Material provided section start

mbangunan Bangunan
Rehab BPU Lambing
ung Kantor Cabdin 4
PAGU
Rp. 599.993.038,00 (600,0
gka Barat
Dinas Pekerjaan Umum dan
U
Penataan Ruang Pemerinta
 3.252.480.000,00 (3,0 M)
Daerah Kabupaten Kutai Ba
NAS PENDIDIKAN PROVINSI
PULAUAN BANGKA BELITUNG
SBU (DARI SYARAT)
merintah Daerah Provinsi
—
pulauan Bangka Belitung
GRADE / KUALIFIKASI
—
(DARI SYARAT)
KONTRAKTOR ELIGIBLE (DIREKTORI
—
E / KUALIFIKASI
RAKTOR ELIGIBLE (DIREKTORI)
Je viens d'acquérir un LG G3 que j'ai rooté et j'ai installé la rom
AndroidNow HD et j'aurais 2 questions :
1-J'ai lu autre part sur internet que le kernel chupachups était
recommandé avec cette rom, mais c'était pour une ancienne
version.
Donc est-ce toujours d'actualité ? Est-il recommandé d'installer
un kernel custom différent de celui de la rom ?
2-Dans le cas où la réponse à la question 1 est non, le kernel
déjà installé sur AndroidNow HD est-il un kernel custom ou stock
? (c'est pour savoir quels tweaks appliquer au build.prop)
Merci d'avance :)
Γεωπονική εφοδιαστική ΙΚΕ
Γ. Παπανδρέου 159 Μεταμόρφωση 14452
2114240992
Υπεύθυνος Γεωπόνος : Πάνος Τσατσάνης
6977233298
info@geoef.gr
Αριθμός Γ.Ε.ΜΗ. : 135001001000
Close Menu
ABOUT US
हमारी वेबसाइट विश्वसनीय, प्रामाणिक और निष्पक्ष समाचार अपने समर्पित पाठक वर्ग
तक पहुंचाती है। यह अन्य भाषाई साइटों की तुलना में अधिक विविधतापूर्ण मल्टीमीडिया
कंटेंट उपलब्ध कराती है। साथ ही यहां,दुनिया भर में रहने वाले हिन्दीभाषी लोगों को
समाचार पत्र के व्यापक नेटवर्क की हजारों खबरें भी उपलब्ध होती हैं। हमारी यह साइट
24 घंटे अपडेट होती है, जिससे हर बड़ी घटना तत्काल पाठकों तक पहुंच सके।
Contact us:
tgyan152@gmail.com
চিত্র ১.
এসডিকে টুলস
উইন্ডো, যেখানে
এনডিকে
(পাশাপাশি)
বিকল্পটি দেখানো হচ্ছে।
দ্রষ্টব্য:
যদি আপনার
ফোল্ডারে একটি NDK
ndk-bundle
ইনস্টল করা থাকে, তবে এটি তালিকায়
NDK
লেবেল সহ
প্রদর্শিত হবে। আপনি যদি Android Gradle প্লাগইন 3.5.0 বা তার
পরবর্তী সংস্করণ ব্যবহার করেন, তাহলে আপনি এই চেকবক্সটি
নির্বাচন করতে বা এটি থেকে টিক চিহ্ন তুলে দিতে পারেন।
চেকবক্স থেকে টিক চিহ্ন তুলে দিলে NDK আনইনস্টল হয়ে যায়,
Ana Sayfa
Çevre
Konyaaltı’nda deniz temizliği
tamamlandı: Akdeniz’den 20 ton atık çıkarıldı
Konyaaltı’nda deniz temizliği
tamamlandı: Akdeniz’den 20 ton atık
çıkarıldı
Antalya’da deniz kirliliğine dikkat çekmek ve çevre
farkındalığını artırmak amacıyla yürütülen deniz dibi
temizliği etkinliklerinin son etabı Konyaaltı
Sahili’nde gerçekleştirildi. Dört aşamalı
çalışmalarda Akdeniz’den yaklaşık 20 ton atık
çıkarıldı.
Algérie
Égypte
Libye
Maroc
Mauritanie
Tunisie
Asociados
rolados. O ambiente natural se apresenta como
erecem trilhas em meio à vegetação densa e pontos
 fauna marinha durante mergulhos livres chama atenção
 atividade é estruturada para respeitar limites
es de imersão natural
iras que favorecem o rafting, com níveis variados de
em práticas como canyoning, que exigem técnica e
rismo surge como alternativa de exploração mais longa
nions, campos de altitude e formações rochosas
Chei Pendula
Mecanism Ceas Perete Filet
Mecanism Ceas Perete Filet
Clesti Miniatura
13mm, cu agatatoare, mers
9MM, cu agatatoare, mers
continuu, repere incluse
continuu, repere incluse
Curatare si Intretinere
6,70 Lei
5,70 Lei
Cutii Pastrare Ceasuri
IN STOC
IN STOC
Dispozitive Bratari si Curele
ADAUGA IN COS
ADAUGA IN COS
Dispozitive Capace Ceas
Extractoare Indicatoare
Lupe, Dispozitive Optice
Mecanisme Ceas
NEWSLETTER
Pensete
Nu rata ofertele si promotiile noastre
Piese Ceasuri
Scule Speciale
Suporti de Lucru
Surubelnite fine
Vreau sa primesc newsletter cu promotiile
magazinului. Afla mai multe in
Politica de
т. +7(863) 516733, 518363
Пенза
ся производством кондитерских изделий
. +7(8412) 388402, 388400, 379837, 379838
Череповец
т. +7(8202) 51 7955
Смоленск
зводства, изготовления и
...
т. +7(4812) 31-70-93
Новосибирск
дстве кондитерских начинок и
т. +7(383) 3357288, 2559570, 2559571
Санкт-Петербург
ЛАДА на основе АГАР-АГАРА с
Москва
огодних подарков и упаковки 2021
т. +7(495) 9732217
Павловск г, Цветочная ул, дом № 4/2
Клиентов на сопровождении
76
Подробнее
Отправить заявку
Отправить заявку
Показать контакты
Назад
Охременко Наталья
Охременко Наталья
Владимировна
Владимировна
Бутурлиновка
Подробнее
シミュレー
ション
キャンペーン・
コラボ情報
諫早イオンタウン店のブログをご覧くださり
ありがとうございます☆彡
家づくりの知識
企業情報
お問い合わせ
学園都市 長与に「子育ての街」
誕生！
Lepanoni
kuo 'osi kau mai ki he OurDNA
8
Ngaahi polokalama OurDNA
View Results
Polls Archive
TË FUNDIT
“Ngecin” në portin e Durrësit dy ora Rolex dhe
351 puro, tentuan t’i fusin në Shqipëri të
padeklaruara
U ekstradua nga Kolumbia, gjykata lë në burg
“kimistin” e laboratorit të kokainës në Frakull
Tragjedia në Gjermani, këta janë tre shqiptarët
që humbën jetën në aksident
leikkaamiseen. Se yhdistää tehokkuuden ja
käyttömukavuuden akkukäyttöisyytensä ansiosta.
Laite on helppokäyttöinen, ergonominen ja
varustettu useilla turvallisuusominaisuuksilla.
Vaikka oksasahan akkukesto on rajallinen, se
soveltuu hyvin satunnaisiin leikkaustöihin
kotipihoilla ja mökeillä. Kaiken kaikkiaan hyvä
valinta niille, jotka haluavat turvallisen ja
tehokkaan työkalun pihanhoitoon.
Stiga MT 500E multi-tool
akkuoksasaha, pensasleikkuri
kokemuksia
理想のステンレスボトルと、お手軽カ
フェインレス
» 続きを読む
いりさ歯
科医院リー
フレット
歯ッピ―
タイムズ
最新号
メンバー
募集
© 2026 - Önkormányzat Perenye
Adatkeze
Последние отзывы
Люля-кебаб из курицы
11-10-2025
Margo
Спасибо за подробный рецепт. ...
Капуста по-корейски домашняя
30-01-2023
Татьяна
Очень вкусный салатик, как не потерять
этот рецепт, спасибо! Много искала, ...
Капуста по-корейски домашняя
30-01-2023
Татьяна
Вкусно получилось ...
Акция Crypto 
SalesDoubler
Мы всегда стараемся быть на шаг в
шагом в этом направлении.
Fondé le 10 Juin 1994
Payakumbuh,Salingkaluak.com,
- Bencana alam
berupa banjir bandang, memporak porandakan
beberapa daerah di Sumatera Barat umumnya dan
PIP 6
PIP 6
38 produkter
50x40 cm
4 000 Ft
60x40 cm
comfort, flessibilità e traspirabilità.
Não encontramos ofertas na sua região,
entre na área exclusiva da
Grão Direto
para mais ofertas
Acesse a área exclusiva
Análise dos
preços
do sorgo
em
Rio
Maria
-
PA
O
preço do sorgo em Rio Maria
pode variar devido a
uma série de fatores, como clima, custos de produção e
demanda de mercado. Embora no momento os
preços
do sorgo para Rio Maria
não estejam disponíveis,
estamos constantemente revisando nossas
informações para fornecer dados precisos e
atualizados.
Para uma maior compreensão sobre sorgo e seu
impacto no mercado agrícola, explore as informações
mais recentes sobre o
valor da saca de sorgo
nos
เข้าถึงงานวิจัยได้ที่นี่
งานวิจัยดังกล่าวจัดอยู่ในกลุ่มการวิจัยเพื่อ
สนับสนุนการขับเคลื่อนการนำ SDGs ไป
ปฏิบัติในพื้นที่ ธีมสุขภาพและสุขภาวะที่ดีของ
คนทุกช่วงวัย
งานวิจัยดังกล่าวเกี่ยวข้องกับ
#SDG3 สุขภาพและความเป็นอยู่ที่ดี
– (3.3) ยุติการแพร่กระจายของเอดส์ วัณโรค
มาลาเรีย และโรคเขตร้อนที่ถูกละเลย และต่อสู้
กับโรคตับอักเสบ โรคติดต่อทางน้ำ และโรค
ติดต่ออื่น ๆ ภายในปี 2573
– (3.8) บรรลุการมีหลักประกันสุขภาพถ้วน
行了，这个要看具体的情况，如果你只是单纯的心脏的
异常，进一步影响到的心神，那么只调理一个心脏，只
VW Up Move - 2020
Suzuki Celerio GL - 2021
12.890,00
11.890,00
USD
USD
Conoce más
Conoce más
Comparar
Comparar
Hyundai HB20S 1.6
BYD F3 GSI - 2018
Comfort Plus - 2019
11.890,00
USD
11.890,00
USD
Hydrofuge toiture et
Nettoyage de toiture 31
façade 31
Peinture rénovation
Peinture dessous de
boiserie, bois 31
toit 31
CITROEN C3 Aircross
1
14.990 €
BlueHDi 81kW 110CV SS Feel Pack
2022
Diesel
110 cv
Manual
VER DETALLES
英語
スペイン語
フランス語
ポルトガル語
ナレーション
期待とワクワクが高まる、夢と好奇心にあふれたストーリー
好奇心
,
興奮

Material provided section end

Transcribe the lines above between the line holding "Lupe, Dispozitive Optice" and the line holding "дстве кондитерских начинок и", inclusive, exactly as they stand and with nothing added.

Lupe, Dispozitive Optice
Mecanisme Ceas
NEWSLETTER
Pensete
Nu rata ofertele si promotiile noastre
Piese Ceasuri
Scule Speciale
Suporti de Lucru
Surubelnite fine
Vreau sa primesc newsletter cu promotiile
magazinului. Afla mai multe in
Politica de
т. +7(863) 516733, 518363
Пенза
ся производством кондитерских изделий
. +7(8412) 388402, 388400, 379837, 379838
Череповец
т. +7(8202) 51 7955
Смоленск
зводства, изготовления и
...
т. +7(4812) 31-70-93
Новосибирск
дстве кондитерских начинок и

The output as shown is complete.